Con passo timido si avvicinò a quello che pareva un confessionale. Di primo acchito al penitente suggeriva una non poco aria sinistra. Era pronto a far marcia indietro, ma alla fine si costrinse a inginocchiarsi. Non c’era anima viva in quella bara di legno che avrebbe dovuto amministrargli il sacramento della penitenza. Appiccicò l’occhio alla grata di ferro: nemmeno l’ombra d’un fantasma. In lontananza però udì il suono secco di passi portati con decisione marziale. Si volse e vide un omarino calvo con il colletto bianco. Fosse stato più basso di un altro paio di centimetri lo si sarebbe potuto scambiare per un nano. Era il prete. Negli occhi porcini, sulla fronte rugosa, sulle guance grassocce e cascanti, sulla labbra sottili come quelle d’un serpente si poteva leggere di tutto ma non un solo accenno di genuina misericordia. Era ormai troppo tardi per darsela a gambe. Lino si sentì come tradito: perché mai avrebbe dovuto raccontare i suoi sentimenti più profondi a un simile obbrobrio della natura? Si pentì amaramente d’aver maturato la decisione di confessarsi. Se almeno non lo avesse visto! Ed invece lo aveva visto fin troppo bene, un mezzo uomo che lo avrebbe giudicato in virtù del colletto bianco che portava.
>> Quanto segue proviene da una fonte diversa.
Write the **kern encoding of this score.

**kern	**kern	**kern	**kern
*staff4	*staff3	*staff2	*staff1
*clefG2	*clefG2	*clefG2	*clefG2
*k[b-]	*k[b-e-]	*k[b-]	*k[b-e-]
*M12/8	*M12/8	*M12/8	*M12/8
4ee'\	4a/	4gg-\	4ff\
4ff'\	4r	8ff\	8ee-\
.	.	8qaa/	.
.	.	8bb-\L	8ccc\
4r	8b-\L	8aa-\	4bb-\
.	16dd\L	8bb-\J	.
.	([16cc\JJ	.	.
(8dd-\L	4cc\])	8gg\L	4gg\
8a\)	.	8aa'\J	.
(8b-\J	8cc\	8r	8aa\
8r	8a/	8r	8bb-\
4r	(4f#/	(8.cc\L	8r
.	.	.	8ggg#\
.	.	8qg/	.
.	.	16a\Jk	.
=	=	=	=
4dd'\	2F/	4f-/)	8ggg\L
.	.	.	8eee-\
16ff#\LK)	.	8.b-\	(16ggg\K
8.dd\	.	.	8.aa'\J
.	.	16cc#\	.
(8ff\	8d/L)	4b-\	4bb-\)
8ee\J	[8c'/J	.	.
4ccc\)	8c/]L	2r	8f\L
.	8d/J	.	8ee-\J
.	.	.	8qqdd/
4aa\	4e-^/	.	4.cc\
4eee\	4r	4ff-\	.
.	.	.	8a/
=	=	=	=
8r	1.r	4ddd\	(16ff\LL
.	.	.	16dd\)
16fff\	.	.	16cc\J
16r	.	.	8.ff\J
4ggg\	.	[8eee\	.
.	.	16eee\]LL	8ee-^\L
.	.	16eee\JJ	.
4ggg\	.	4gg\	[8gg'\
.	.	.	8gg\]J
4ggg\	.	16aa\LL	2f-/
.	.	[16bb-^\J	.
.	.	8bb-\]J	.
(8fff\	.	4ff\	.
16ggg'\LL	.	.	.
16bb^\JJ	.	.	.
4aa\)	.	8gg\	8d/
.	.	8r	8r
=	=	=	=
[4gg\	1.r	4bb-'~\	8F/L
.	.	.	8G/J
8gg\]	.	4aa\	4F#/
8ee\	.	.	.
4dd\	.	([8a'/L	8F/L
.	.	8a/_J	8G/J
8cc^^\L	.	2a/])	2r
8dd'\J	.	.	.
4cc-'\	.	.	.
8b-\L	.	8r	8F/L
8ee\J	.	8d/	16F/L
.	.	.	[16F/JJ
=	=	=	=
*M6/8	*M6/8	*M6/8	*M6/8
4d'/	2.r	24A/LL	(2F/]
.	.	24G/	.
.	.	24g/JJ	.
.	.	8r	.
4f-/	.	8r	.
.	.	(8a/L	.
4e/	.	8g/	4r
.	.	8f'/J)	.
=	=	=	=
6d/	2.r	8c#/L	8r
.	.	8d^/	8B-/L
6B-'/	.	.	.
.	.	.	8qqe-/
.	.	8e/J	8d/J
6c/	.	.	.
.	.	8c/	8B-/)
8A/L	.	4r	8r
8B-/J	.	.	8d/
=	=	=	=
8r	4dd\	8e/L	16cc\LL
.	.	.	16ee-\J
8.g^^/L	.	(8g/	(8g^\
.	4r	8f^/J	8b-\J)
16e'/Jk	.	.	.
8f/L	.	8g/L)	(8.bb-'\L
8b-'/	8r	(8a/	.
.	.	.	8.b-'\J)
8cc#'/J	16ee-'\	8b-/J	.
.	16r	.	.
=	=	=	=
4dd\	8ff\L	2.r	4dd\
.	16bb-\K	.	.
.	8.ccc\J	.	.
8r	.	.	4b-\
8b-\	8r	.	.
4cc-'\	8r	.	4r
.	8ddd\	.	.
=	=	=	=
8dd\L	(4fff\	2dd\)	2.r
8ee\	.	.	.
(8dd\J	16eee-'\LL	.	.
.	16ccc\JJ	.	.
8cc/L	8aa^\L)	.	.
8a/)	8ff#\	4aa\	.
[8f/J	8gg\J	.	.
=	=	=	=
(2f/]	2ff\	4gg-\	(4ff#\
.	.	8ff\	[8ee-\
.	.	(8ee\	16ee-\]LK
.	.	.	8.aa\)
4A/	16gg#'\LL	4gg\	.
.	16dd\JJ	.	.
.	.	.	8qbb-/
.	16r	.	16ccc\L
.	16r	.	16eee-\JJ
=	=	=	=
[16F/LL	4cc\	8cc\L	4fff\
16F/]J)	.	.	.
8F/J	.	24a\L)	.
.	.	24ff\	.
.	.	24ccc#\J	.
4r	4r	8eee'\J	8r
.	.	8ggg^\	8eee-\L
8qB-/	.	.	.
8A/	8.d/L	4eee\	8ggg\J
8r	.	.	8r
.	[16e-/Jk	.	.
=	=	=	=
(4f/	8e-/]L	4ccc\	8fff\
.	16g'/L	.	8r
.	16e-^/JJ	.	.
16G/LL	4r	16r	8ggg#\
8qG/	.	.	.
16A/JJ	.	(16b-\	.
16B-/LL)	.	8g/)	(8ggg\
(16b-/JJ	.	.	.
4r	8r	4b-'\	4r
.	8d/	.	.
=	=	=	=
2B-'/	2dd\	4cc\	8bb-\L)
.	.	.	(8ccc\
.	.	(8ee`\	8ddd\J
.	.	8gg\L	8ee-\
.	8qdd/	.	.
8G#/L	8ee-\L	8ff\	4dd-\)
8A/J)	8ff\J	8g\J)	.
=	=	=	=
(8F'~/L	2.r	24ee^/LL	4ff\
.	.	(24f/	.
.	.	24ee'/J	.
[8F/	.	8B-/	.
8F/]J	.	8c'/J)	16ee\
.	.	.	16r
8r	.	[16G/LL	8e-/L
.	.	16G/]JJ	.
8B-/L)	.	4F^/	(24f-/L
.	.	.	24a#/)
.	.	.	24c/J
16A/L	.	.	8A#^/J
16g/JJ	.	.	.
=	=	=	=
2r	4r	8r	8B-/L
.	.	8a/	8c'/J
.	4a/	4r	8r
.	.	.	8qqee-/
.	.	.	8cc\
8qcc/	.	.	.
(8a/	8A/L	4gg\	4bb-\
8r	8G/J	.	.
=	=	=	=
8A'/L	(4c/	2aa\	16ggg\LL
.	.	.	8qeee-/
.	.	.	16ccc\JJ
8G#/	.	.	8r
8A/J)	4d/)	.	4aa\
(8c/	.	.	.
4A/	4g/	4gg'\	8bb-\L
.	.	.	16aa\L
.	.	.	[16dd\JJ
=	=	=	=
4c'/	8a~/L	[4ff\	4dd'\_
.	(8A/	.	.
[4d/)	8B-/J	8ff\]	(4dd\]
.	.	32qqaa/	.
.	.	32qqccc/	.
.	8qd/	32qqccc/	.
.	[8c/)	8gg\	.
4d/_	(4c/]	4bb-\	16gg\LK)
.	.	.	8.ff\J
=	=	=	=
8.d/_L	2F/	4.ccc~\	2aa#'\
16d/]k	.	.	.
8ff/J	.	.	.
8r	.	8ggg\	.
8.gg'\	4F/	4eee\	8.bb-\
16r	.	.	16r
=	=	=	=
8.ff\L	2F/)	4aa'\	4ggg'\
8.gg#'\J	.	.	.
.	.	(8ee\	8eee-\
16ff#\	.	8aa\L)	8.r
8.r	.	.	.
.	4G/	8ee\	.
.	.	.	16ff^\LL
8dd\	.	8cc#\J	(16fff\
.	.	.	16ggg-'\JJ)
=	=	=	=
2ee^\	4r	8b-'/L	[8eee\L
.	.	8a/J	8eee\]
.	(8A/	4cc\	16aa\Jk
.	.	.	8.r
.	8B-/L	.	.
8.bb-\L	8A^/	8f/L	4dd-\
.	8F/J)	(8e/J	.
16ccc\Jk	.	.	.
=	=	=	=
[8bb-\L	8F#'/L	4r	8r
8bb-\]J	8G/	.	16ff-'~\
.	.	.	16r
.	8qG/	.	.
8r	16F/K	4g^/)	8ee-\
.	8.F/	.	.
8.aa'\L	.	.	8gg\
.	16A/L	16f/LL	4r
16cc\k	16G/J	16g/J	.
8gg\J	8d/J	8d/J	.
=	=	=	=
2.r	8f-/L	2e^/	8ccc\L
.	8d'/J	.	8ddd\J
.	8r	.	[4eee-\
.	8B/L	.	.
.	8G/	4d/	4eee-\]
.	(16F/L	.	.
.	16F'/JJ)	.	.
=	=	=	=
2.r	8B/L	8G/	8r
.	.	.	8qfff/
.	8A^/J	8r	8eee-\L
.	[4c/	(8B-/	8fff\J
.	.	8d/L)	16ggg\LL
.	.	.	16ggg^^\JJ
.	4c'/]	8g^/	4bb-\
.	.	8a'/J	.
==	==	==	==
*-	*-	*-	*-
Quando il prete lo invitò con una vocetta mielosa quanto falsa a confessarsi Lino sentì un nodo soffocargli la gola. C’era un’unica soluzione, gli avrebbe confessato il falso. Non si fidava di quel prete nano. Non avrebbe mai capito il suo amore per Aidha, di questo ne era certo. Negli occhietti porcini dell’uomo di chiesa c’era l’odio e null’altro.